Data records:
=== Section Start ===
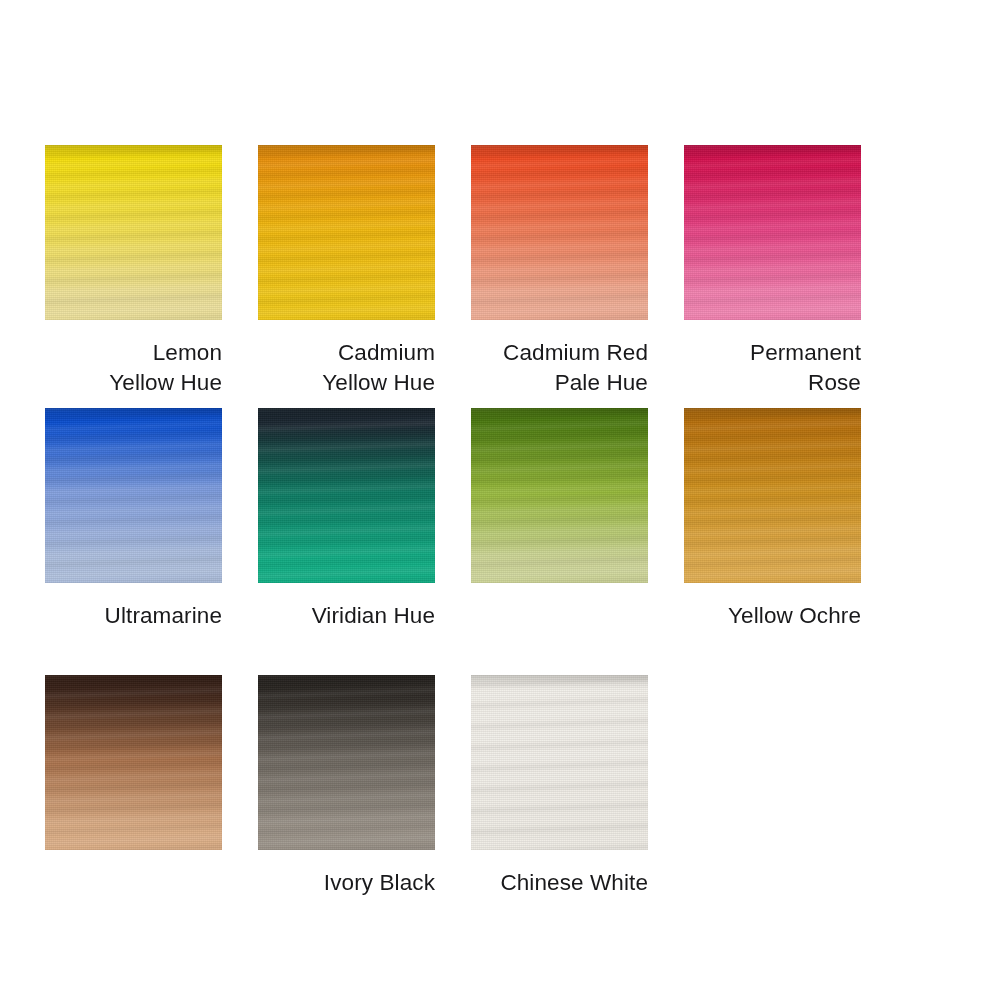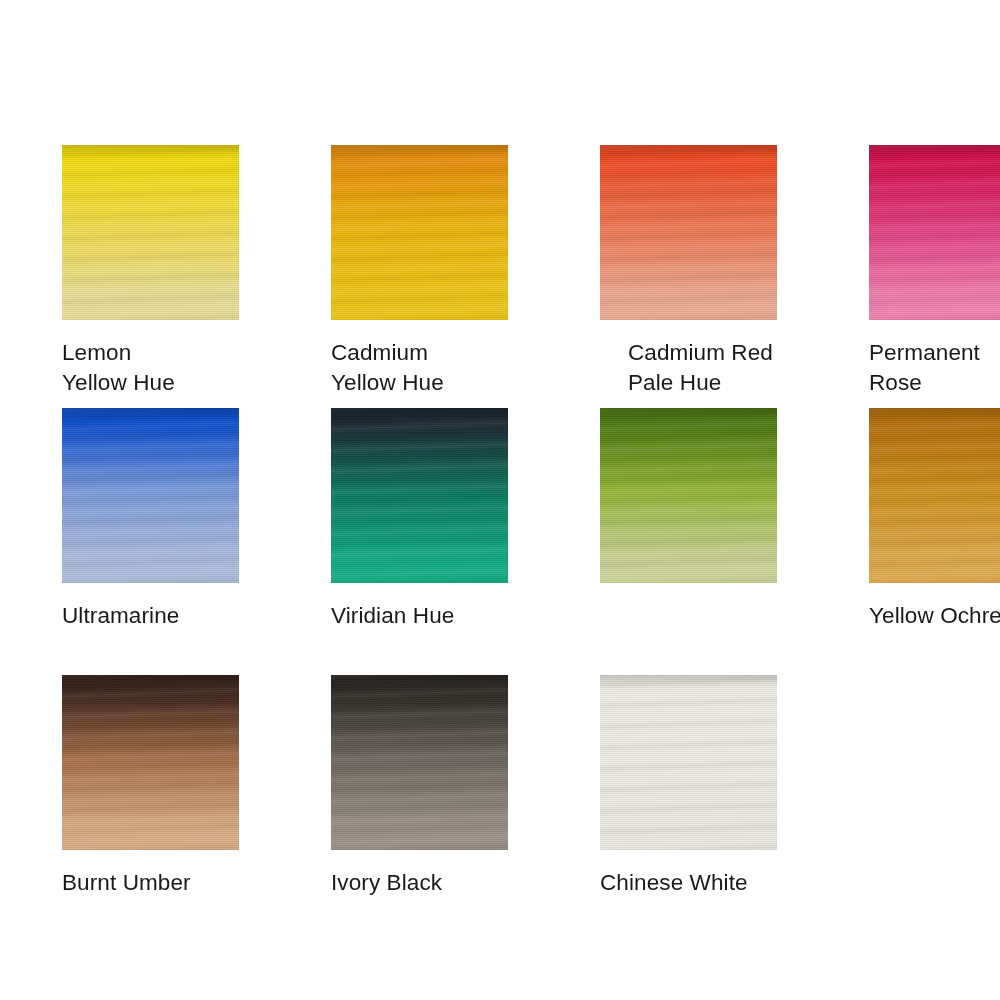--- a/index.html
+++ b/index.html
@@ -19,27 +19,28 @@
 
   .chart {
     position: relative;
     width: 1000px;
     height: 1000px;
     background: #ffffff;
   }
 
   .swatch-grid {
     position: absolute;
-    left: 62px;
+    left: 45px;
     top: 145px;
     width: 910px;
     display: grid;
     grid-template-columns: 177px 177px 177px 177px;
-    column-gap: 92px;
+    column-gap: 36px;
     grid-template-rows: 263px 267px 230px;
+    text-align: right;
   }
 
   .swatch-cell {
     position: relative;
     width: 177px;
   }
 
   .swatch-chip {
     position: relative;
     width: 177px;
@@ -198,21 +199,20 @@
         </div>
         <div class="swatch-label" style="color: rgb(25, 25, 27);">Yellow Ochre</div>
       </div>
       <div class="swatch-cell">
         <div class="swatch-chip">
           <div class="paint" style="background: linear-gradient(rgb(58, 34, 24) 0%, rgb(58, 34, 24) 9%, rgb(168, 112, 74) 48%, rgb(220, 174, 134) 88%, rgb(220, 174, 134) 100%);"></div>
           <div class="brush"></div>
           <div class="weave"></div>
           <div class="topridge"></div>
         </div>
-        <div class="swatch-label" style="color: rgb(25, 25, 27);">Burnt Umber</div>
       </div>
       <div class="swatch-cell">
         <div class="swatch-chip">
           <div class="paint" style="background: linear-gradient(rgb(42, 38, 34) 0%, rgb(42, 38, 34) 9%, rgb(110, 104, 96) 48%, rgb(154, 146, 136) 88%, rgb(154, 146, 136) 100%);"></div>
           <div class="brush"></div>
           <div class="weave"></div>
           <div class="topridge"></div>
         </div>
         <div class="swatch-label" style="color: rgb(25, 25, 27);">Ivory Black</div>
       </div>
=== Section End ===
=== Section Start ===
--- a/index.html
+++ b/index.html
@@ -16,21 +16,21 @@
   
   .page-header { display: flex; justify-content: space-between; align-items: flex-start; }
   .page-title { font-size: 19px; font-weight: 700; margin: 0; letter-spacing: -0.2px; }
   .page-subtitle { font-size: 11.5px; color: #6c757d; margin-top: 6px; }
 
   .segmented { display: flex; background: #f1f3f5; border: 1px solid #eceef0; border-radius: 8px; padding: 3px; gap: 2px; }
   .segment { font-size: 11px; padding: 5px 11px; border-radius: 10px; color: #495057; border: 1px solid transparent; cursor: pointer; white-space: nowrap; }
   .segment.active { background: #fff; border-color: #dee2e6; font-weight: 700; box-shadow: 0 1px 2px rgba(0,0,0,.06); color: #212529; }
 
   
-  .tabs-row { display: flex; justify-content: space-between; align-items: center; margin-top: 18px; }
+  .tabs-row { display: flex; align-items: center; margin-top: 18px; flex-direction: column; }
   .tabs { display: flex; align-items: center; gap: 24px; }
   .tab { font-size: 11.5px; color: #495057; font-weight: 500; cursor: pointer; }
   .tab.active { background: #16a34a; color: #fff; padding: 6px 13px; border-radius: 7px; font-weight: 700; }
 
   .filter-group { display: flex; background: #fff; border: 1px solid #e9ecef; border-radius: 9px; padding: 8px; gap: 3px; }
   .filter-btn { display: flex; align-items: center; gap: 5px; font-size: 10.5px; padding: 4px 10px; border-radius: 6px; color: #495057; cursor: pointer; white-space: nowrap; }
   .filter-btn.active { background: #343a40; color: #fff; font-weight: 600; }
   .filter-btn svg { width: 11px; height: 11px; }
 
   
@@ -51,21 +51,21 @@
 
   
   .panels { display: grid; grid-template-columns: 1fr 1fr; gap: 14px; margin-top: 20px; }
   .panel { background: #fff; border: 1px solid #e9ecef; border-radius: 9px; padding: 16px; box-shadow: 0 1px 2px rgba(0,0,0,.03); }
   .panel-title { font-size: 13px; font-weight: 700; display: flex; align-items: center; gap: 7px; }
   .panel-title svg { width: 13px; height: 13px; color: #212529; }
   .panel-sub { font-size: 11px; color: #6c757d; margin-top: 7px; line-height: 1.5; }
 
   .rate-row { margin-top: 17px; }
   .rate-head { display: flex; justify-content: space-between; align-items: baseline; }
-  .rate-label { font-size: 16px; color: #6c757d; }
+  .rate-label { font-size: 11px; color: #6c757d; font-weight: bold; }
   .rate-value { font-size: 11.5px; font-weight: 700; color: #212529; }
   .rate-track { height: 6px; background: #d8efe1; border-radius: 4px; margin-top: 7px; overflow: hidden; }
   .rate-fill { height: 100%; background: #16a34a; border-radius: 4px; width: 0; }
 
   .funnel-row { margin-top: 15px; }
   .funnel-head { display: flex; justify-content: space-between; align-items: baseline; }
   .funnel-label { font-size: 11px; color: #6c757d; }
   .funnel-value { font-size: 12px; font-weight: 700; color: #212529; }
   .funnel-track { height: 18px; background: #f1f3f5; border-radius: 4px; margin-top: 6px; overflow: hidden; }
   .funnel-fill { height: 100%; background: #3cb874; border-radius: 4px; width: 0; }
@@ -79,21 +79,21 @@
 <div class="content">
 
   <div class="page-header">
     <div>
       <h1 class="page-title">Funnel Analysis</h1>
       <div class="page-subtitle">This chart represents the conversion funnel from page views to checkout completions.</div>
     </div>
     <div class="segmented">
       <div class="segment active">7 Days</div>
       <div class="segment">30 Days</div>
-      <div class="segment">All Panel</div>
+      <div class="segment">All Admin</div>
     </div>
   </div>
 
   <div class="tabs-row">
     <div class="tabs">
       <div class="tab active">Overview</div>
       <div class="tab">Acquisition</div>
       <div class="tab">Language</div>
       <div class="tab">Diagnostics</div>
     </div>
=== Section End ===
=== Section Start ===
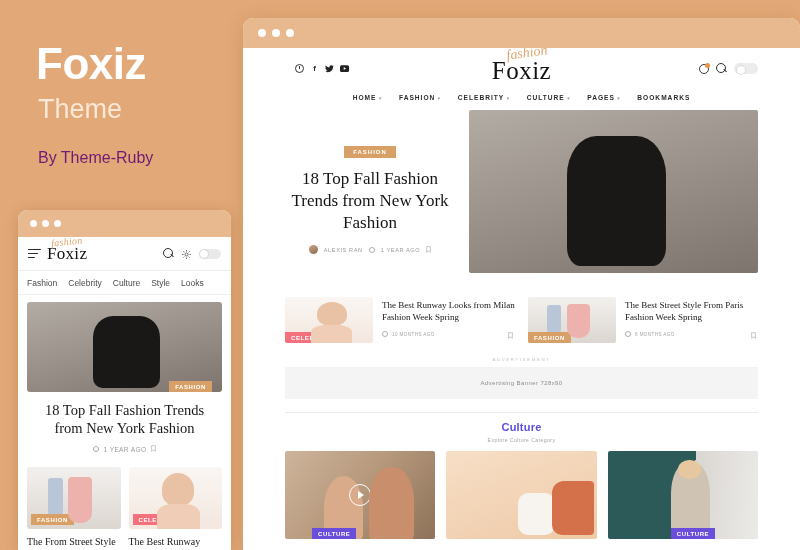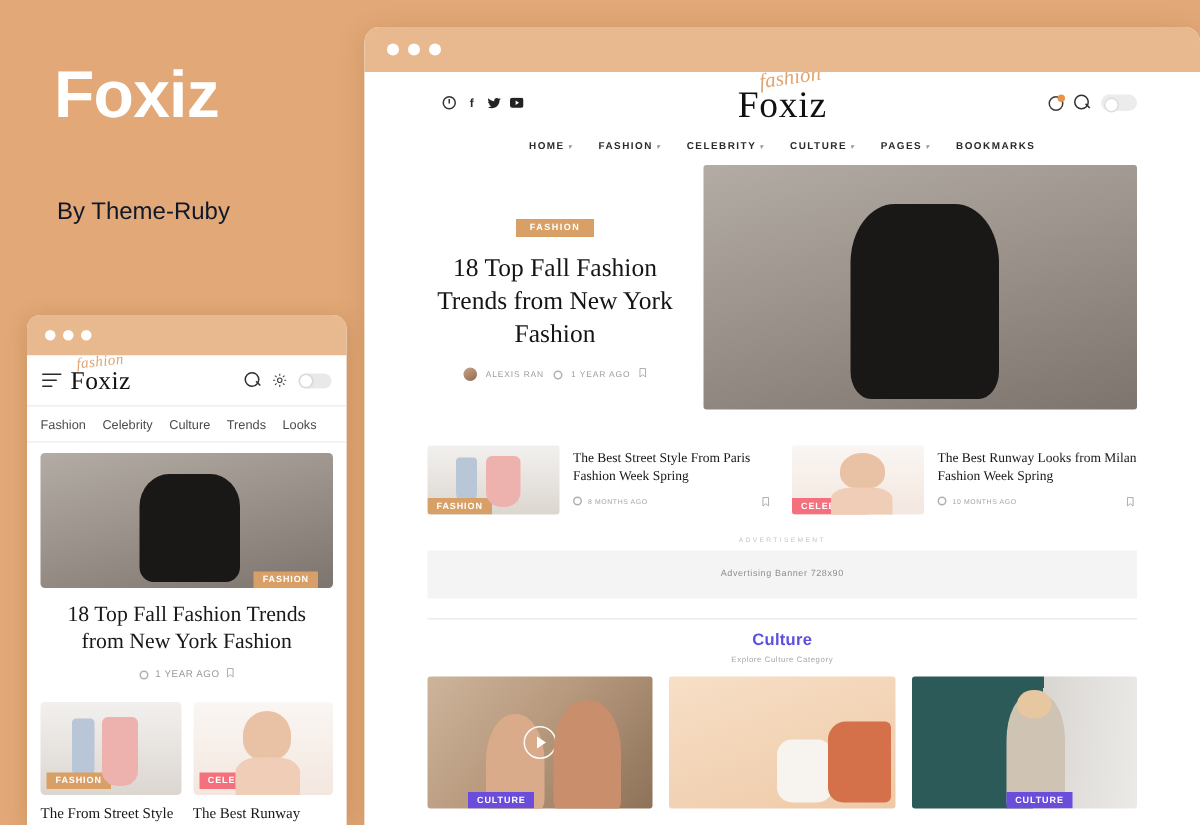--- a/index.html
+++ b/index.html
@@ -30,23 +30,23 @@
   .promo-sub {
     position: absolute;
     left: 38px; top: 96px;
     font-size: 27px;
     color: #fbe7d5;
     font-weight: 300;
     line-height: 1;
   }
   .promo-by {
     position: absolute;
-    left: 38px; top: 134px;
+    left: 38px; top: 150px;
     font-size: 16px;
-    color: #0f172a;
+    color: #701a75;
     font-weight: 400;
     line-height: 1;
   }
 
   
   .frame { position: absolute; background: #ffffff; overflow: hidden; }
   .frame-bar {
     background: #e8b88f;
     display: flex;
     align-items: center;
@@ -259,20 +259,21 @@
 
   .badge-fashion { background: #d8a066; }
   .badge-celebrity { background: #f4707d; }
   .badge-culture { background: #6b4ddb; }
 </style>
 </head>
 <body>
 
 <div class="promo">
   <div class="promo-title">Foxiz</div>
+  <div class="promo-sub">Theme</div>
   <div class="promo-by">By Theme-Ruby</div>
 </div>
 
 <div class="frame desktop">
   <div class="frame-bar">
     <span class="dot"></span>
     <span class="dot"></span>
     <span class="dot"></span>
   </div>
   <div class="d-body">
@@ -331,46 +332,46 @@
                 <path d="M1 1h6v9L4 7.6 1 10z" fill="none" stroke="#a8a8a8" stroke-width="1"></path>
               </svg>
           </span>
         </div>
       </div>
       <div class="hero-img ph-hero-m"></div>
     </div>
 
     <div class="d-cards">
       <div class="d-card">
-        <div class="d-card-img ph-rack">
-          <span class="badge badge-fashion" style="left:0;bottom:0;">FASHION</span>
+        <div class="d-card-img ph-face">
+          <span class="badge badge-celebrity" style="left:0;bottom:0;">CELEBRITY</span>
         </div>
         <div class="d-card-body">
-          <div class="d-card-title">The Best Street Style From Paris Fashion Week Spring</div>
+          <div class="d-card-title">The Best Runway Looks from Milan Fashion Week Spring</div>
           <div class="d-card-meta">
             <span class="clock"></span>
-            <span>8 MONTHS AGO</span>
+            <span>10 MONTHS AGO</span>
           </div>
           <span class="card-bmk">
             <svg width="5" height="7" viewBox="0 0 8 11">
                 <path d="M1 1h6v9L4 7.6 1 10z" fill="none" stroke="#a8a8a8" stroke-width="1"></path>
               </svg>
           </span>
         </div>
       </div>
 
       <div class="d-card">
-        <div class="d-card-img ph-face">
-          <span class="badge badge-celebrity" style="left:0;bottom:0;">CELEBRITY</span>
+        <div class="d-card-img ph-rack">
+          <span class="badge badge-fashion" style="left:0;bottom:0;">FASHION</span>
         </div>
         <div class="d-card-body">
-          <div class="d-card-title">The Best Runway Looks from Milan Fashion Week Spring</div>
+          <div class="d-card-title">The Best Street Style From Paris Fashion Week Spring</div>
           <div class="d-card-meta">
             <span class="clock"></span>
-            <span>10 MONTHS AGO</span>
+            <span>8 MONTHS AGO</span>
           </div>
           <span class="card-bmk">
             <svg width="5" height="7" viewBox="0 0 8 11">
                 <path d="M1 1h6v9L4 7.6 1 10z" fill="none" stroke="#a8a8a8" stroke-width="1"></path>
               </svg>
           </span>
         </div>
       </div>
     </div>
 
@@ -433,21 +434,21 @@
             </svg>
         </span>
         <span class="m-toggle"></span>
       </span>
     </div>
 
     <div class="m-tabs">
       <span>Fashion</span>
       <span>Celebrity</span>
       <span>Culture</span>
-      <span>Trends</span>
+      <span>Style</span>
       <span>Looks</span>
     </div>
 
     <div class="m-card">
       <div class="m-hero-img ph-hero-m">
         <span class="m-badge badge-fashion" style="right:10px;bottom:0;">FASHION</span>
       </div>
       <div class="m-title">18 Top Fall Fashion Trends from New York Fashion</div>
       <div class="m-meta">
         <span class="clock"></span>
=== Section End ===
What the task asks:
Go to the line with "11px; padding: 5px" in the entries above and repeat every line from there through the line with "flex; background: #fff;", exactly and with no other text.

Worked solution:
   .segment { font-size: 11px; padding: 5px 11px; border-radius: 10px; color: #495057; border: 1px solid transparent; cursor: pointer; white-space: nowrap; }
   .segment.active { background: #fff; border-color: #dee2e6; font-weight: 700; box-shadow: 0 1px 2px rgba(0,0,0,.06); color: #212529; }
 
   
-  .tabs-row { display: flex; justify-content: space-between; align-items: center; margin-top: 18px; }
+  .tabs-row { display: flex; align-items: center; margin-top: 18px; flex-direction: column; }
   .tabs { display: flex; align-items: center; gap: 24px; }
   .tab { font-size: 11.5px; color: #495057; font-weight: 500; cursor: pointer; }
   .tab.active { background: #16a34a; color: #fff; padding: 6px 13px; border-radius: 7px; font-weight: 700; }
 
   .filter-group { display: flex; background: #fff; border: 1px solid #e9ecef; border-radius: 9px; padding: 8px; gap: 3px; }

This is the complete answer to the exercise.